Requisiti del compito: Individui nell'elenco sottostante ogni riga che contiene la stringa "instances" e la trascriva per intero.

Elenco dei contorni

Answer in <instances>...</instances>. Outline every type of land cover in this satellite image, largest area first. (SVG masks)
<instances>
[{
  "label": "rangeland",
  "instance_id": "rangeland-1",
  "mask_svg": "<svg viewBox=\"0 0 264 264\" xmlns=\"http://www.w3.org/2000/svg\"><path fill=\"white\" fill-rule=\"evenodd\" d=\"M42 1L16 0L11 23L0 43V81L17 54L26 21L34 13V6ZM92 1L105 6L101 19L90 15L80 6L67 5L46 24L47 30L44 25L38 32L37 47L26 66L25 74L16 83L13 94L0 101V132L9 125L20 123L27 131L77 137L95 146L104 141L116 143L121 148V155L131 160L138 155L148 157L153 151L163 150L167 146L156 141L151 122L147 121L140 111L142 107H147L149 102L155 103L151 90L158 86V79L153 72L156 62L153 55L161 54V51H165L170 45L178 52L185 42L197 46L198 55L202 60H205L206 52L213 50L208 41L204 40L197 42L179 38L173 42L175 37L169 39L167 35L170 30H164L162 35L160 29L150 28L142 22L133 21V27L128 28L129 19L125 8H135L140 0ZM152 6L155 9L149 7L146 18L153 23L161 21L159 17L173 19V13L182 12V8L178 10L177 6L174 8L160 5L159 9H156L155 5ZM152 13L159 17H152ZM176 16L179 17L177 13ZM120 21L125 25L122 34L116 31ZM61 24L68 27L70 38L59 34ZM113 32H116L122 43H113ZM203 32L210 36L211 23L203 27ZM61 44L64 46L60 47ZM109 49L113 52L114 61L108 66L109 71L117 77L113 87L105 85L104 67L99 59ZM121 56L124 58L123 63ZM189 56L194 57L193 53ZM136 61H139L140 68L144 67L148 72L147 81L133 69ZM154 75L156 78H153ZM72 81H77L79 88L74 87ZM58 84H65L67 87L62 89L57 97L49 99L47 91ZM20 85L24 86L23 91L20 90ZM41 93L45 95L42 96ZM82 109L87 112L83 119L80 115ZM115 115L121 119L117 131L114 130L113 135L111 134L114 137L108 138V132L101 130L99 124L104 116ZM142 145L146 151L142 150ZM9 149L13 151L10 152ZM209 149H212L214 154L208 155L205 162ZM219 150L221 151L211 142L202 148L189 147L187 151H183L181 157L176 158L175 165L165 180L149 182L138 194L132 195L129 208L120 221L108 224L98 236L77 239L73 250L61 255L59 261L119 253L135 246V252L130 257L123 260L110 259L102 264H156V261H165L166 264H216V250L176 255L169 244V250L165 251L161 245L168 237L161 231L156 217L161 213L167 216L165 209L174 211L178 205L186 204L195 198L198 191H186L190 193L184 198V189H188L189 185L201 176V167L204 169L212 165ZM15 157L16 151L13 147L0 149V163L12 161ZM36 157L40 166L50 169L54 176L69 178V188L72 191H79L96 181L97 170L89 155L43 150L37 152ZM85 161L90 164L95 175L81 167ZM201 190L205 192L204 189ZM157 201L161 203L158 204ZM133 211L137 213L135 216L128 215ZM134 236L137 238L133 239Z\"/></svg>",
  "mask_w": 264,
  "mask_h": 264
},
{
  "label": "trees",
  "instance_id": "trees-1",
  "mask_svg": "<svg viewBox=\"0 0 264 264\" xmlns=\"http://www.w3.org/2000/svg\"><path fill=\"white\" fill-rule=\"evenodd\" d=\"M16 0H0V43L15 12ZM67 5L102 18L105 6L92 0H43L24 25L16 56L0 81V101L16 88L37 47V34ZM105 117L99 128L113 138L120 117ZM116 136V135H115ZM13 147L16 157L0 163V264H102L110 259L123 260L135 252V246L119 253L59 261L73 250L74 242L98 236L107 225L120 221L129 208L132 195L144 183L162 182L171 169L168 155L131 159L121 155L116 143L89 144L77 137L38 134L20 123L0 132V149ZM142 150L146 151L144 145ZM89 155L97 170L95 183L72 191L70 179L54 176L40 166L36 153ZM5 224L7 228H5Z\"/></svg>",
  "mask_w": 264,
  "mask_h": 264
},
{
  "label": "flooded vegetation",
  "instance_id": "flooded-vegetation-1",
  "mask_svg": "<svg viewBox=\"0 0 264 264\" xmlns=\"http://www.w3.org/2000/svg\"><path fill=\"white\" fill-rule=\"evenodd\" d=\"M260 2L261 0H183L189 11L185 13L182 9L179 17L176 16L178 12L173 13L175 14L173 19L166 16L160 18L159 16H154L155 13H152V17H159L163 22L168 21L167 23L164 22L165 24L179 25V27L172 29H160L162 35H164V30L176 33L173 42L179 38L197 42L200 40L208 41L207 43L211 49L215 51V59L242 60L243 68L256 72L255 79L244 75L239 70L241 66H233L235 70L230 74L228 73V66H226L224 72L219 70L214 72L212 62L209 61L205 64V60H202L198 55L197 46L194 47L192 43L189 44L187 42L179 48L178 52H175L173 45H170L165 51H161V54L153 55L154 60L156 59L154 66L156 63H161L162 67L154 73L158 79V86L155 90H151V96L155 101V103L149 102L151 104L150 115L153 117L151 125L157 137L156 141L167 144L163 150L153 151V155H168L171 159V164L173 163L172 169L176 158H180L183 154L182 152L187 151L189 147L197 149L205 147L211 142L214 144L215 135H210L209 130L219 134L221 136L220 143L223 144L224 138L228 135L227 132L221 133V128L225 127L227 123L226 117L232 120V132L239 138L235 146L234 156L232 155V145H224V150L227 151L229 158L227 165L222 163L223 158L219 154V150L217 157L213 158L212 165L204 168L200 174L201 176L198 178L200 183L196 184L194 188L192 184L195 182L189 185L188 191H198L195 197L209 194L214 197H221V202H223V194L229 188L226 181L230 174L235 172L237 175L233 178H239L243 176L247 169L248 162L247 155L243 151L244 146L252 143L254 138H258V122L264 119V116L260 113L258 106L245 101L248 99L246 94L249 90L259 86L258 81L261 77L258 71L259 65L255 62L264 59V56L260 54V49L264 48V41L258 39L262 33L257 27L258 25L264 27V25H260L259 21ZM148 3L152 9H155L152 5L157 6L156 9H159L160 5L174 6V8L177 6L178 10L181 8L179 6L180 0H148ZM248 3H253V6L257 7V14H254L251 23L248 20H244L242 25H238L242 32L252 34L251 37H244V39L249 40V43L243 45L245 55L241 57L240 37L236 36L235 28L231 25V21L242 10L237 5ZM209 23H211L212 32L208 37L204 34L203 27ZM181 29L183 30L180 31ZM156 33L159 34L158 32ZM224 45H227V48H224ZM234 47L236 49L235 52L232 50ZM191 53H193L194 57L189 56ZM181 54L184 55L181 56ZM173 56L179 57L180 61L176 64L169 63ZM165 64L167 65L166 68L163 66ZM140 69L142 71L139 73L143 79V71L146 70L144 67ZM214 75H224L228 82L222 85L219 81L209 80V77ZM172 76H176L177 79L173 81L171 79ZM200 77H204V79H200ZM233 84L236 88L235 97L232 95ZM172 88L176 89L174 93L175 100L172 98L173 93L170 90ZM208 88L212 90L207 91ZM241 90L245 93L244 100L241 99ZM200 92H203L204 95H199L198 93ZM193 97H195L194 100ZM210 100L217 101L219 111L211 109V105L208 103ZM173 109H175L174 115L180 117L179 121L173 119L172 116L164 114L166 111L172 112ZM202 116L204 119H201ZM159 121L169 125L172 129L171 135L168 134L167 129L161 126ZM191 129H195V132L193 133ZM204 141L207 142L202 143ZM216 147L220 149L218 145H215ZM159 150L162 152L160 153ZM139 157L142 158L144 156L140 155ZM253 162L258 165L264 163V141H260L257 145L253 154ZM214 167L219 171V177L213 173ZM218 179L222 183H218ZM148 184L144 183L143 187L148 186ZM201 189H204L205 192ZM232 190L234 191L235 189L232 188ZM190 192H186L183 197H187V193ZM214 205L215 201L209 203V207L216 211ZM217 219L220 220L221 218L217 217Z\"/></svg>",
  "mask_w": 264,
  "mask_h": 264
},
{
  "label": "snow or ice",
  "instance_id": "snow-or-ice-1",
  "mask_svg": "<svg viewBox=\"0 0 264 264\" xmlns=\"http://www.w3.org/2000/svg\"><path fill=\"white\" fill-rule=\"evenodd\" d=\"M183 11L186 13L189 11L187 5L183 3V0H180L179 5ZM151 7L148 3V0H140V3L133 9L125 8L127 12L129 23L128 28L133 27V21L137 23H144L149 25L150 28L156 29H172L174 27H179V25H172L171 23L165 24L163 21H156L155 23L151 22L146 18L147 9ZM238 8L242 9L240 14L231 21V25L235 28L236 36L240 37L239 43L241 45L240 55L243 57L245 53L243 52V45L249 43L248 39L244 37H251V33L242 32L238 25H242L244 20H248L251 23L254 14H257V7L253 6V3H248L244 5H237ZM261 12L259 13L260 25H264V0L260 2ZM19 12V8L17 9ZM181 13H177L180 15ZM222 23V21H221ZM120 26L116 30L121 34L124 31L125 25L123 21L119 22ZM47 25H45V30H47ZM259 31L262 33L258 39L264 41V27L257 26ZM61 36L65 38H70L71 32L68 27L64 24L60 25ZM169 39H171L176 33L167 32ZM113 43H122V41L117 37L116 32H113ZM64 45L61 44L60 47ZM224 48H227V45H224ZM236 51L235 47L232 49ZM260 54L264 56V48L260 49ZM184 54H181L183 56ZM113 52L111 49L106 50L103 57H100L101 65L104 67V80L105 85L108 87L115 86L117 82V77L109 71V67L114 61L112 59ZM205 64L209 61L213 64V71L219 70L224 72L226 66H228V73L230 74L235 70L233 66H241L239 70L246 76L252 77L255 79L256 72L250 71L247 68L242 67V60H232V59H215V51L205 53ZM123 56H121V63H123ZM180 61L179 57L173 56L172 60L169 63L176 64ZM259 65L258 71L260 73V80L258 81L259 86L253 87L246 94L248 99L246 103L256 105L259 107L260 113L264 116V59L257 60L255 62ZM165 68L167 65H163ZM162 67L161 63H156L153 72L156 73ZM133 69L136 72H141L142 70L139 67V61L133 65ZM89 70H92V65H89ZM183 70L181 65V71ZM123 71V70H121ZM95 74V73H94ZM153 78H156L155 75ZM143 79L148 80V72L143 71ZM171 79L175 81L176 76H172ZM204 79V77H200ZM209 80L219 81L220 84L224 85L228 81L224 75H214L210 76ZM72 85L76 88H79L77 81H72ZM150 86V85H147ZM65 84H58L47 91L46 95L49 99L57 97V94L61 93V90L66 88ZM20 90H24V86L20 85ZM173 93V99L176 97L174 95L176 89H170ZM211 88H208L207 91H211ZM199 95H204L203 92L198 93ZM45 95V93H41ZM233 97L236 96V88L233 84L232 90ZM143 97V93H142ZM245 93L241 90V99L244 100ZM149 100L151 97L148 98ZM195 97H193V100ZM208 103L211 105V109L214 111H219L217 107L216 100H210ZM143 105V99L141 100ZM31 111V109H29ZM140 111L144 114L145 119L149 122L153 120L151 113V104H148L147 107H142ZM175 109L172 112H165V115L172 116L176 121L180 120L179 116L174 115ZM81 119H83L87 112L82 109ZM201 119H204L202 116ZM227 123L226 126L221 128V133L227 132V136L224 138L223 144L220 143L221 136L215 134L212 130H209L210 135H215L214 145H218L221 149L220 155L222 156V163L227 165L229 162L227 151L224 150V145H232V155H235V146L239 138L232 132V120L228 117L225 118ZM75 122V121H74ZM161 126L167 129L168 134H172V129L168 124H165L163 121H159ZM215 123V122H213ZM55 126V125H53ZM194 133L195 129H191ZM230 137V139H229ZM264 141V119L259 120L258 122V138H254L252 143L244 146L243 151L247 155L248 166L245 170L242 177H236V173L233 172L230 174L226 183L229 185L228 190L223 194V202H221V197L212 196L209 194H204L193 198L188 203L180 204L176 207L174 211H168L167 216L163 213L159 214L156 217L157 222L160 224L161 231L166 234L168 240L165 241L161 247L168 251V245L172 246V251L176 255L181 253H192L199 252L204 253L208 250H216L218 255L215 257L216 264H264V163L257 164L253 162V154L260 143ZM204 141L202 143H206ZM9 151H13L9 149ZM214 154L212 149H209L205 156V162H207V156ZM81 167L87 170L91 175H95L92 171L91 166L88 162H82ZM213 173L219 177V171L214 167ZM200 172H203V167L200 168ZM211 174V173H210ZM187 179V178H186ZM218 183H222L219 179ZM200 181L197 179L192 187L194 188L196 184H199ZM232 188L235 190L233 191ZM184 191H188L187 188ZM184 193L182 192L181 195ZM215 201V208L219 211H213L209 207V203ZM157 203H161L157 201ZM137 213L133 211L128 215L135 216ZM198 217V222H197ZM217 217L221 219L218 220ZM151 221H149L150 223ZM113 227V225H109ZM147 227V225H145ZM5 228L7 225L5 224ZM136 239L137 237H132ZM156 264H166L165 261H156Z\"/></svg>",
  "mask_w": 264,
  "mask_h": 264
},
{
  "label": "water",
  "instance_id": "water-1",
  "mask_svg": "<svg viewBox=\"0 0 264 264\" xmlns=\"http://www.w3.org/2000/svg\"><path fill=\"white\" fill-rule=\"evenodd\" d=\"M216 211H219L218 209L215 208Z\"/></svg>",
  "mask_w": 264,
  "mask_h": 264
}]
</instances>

Risultato dell'esercizio:
Answer in <instances>...</instances>. Outline every type of land cover in this satellite image, largest area first. (SVG masks)
<instances>
</instances>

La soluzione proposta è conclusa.